澄み切った空気の中で、鳥のさえずりを聞き、木々の揺れる音に耳を傾ける。足元には苔むした岩や、可憐な山野草が顔をのぞかせます。都心からわずかな時間で、これほどまでに五感を刺激され、心が解き放たれる場所があることに改めて感動しました。まさに、日々の喧騒で凝り固まった心身が、高尾山の自然の力で徐々にほぐれていくのを感じられました。

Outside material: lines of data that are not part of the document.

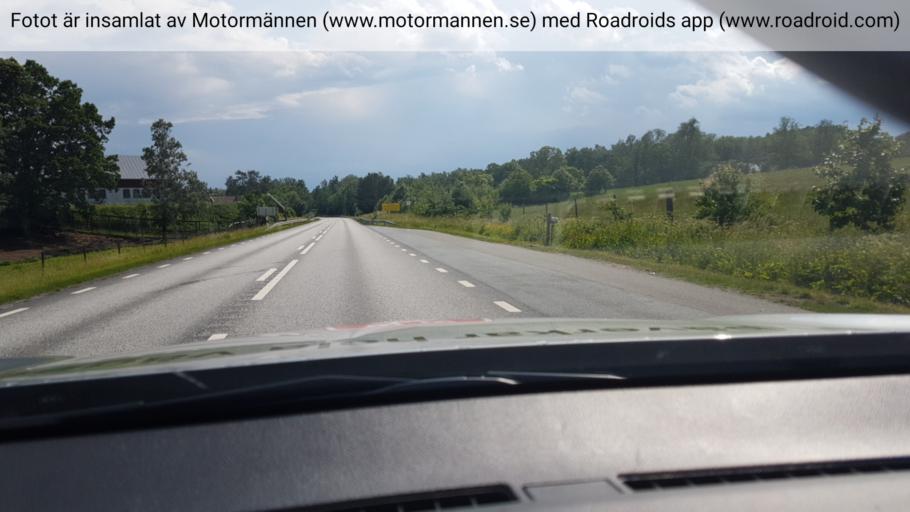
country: SE
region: Joenkoeping
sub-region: Habo Kommun
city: Habo
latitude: 58.0846
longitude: 14.1970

山頂への道のりでは、薬王院の歴史と文化に触れる機会もあり、心身の健康だけでなく、精神的な豊かさも得られる特別な体験でした。

地域創生を担う東京山側DMCのビジョン
この高尾山ハイキング例会を主催する株式会社東京山側DMCは、「地域資源の最大化と豊かな社会創造」をミッションに掲げ、日本の豊かな自然や文化を活用したプログラム開発を通じて、地域との協力関係を強化し地域課題解決に向けた活動をサポートしています。 彼らは、以下の事業を軸に、地域社会の課題解決や地域創生を促進しています。
- 探究型自然体験学習スクール事業
- アドベンチャートラベル事業
- マチヅクリ事業(地域創生コンサルティング)
- ウェルネス事業(企業研修、ヘルスツーリズム)
この高尾山ハイキング例会は、まさに彼らが推進する「ウェルネス事業」の一環であり、高尾山という地域資源を最大限に活用し、訪れる人々の心身の健康増進に貢献すると同時に、地域全体の活性化に繋がる重要な取り組みと言えるでしょう。主催者からは、「20代、30代の若い女性の参加が増えてきているのがとても嬉しい。ヘルスツーリズムやガイドに興味を持ち、自身もガイドになりたいと思ってもらえるような場になりつつある」という声も聞かれました。 これは、従来のヘルスツーリズムの概念を変え、より幅広い層に高尾山の魅力を発信していくという、東京山側DMCの意欲的なビジョンを示しています。ヘルスツーリズムの新たなモデルを築き、高尾山が「東京山側」の地域創生事業における中核拠点となる未来を予感させるイベントでした。
高尾山ウェルネスハイキング 開催概要
- 日時: 2025年9月15日(月・祝) 集合時間 8:30 / 終了時間 11:30予定
- 集合場所: 高尾599ミュージアム1階
- スケジュール:
- 08:00 〜 08:30 受付
- 08:30 〜 09:00 オリエンテーション、ストレッチ&アクティビティ
- 09:00 〜 11:30 ハイキング
- 参加費: 1,000円/1人(当日現金払い)
- ※食事代とケーブル・リフト代(利用される場合)は、各自負担
- 参加資格: 高尾山ハイキングに支障のない健康な方、16歳以上の男女
- 主催: 株式会社東京山側DMC
- お問い合わせ:info@fwness.com
高尾山でのこのウェルネスハイキングは、私たちに「心身の再生」という特別な体験をもたらしてくれるだけでなく、地域資源を活用した持続可能な地域創生の姿を示してくれました。今後もこのような取り組みが、高尾山、ひいては「東京山側」エリアの魅力を高め、より多くの人々を惹きつけることでしょう。